Comoros became one of the clearest cautionary cases
If one country stands out most sharply in the last decade of reporting, it is Comoros. International reporting described how Comoros investigators and parliamentary findings tied the country’s passport system to sales outside official channels, including the issuance of large numbers of diplomatic passports to non-Comorans. That made Comoros one of the clearest examples of how a state document category can drift into a marketplace once political oversight weakens.
What made the Comoros case especially important was that it blurred three different problems at once. First, there was the sale of citizenship and passports more broadly. Second, there were allegations that diplomatic passports, the most politically sensitive category, had been handed out far beyond what a small state would normally require. Third, the affair showed how passport issuance, honorary appointments, and cross-border commercial networks can become intertwined.
In other words, Comoros was not just a scandal about documents. It was a scandal about state authority being stretched into a commercial product.
Sierra Leone faced allegations of a more direct passport scam
Sierra Leone presents a slightly different pattern. Reporting on the case described allegations that corrupt officials sold fraudulent service and diplomatic passports to people hoping to use them to access visas and international travel advantages. In that version of the story, the passport was not being sold as part of any legitimate diplomatic mission. It was allegedly being treated as a tool of document fraud.
This case matters because it strips away the glamour that often surrounds diplomatic passport myths. The Sierra Leone allegations were not really about prestige diplomacy or high politics. They were about fraud risk. The document was allegedly being used to create access and credibility where none lawfully existed.

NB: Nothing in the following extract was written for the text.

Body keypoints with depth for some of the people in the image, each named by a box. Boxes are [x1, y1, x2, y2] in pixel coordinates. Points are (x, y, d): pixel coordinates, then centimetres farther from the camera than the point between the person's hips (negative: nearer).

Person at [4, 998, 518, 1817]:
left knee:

That is much closer to how banks, border authorities, and compliance officers view the issue today. When a diplomatic passport turns up in a questionable context, the first question is not whether it looks impressive. The first question is who issued it, to whom, on what authority, and for what genuine purpose.

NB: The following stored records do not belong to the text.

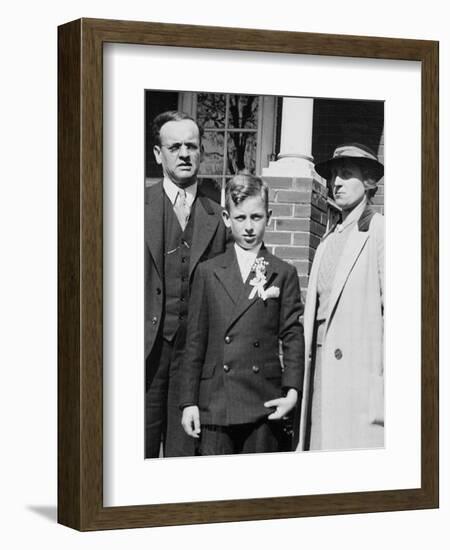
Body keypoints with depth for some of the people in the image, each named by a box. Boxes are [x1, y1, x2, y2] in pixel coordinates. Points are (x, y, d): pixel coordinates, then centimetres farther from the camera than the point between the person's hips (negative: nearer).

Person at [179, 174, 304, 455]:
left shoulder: (284, 274, 7)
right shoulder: (208, 273, 9)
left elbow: (293, 337, 4)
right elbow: (195, 340, 8)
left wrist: (292, 391, -7)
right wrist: (189, 401, 4)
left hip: (264, 405, -1)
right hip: (215, 404, 1)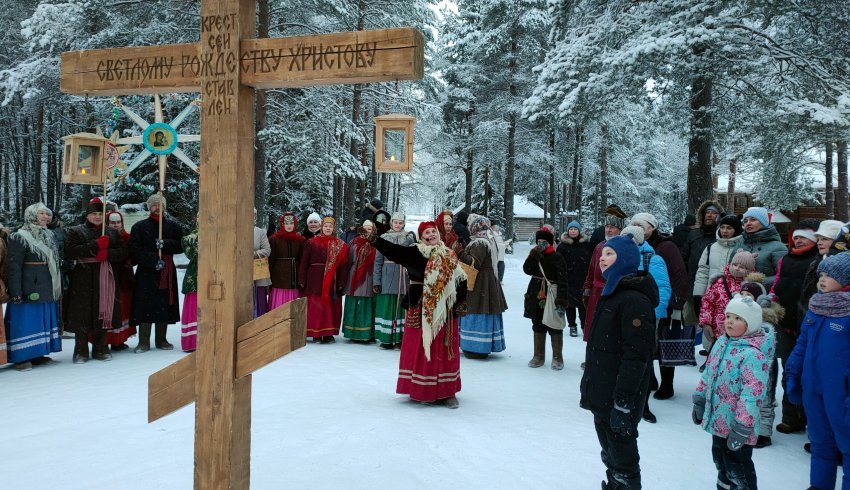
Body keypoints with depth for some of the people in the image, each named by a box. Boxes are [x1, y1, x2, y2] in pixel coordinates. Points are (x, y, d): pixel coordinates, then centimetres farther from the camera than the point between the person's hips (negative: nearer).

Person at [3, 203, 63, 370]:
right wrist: (15, 292, -20)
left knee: (45, 320, 11)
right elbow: (13, 266, -14)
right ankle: (21, 358, 3)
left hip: (48, 290, 8)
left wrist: (59, 287, 17)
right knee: (26, 321, -4)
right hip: (29, 289, -8)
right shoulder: (19, 237, -9)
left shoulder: (48, 236, 15)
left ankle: (37, 354, 21)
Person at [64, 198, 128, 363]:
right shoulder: (75, 231, 5)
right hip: (83, 280, -3)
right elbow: (70, 251, -11)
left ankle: (100, 349, 15)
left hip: (106, 279, 3)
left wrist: (107, 253, -13)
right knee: (83, 314, -3)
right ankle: (81, 351, 6)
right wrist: (96, 245, -16)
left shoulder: (112, 233, 15)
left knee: (103, 313, 5)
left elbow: (123, 252, 6)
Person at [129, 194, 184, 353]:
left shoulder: (173, 227, 11)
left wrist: (165, 244, -16)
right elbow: (135, 250, -5)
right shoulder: (139, 227, 5)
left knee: (164, 307, 5)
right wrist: (154, 261, -16)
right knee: (145, 307, -4)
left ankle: (161, 340, 16)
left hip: (167, 273, 2)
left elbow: (181, 245, 1)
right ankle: (144, 342, 4)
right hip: (146, 273, -2)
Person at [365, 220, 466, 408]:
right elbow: (394, 251, -15)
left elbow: (460, 280, 11)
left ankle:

Dominica and Grenada were pulled into the debate through undercover reporting
In the Caribbean, some of the most widely discussed allegations in recent years came through undercover reporting, suggesting that political actors or intermediaries in Dominica and Grenada were willing to treat diplomatic appointments, honorary status, or diplomatic passports as things that could be traded for money, political support, or other favors.
That distinction matters. These were not official admissions that the countries operated formal public programs selling diplomatic passports. There were allegations that figures connected to political systems appeared willing to blur the line between public office and private brokerage. That is exactly the type of conduct that feeds the broader shadow-diplomacy economy.

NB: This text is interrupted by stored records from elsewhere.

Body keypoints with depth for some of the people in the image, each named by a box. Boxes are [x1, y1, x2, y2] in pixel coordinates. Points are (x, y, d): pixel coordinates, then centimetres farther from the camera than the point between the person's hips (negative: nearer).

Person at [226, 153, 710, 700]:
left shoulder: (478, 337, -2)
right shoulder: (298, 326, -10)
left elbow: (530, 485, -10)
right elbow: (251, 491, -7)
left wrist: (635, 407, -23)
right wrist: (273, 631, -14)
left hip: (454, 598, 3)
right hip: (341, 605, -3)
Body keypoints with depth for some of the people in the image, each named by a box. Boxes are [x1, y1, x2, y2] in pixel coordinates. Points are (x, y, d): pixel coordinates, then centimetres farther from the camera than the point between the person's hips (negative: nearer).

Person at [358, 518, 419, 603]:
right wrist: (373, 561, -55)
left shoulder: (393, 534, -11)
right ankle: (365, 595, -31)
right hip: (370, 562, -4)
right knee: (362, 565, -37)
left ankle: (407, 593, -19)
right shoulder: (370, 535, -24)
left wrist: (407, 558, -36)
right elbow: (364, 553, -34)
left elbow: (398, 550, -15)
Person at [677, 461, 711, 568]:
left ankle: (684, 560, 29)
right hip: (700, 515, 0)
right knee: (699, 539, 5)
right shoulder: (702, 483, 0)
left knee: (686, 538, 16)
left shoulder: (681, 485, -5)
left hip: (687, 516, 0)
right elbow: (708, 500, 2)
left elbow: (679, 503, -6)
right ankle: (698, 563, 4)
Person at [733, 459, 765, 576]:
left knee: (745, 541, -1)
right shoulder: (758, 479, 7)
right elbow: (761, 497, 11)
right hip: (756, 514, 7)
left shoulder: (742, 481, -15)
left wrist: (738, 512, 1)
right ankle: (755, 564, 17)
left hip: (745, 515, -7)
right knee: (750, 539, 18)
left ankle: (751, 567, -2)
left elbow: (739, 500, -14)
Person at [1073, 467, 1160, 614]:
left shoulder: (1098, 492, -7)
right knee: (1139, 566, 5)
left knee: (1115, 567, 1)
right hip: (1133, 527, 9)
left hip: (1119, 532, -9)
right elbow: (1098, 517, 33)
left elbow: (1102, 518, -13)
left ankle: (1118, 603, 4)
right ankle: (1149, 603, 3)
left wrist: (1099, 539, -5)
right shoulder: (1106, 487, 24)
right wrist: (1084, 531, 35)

Dominica and Grenada belong in this conversation, but carefully. They are best understood as examples of how diplomatic language, appointments, and official status can be drawn into private dealmaking, even where governments deny any formal policy of selling diplomatic documents.
Vanuatu shows the issue is still alive in 2025 and 2026
Vanuatu is especially important because it shows that this is not just an old scandal story. It is still current.
In 2025, Vanuatu’s own Citizenship Office published a notice referring to the issuance of Vanuatu diplomatic passports that had been marketed overseas. Around the same time, the country’s Parliament publicly referred to alleged sales of diplomatic passports as a matter fit for committee inquiry. That is one reason Vanuatu remains central to any 2026 discussion of the subject.
The significance of Vanuatu is that the language around the controversy has become more precise. Instead of only asking whether diplomatic passports were openly sold, officials have also asked whether they were marketed abroad, brokered through unofficial channels or issued outside of lawful diplomatic purposes. In compliance terms, that is the more important question. A diplomatic passport does not have to be openly auctioned to create a major legal and reputational problem. It only has to start functioning like a commercial good instead of a state instrument.
What these countries have in common
The list above does not mean every allegation is identical, every claim is proven, or every government acted through a single organized scheme. What it does show is a recurring pattern.
Diplomatic passports become attractive when they are misunderstood as shields, upgrades, or portable status assets. Political intermediaries, former officials, or document networks then step into that misunderstanding and convert it into money. The result is almost always the same: corruption allegations, tighter scrutiny, reputational damage, and pressure from foreign governments, banks, and border agencies.
This is also where the wider mobility and privacy market gets affected. The more the public confuses lawful document planning with diplomatic-status mythology, the more all cross-border advisory work gets pulled into the same cloud of suspicion. That is why firms such as Amicus International Consulting, in its discussion of diplomatic passports and immunity, increasingly frame the issue around legal recognition rather than fantasy. The durable distinction in 2026 is not between countries with better marketing and countries with worse marketing. It is between official status grounded in real state function, and commercial claims that cannot survive scrutiny.
The real story is corruption risk, not lawful access
So, what countries have been alleged to have sold diplomatic passports in the last ten years? The strongest, most supportable list remains Comoros, Sierra Leone, Dominica, Grenada, and Vanuatu.
The larger lesson is more important than the list. Diplomatic passports are not supposed to be immigration products, wealth accessories, or political favors. They are supposed to reflect real state service. Once they begin to circulate as market goods, the story stops being about mobility and starts being about corruption, fraud risk, and the weakening of public trust in diplomacy itself.
That broader pattern has been reinforced by Reuters’ investigation into passport and diplomatic-status networks in Comoros. In 2026, that is the real frame for the story. The issue is not legal access to diplomacy. It is what happens when official status starts to behave as if it can be traded.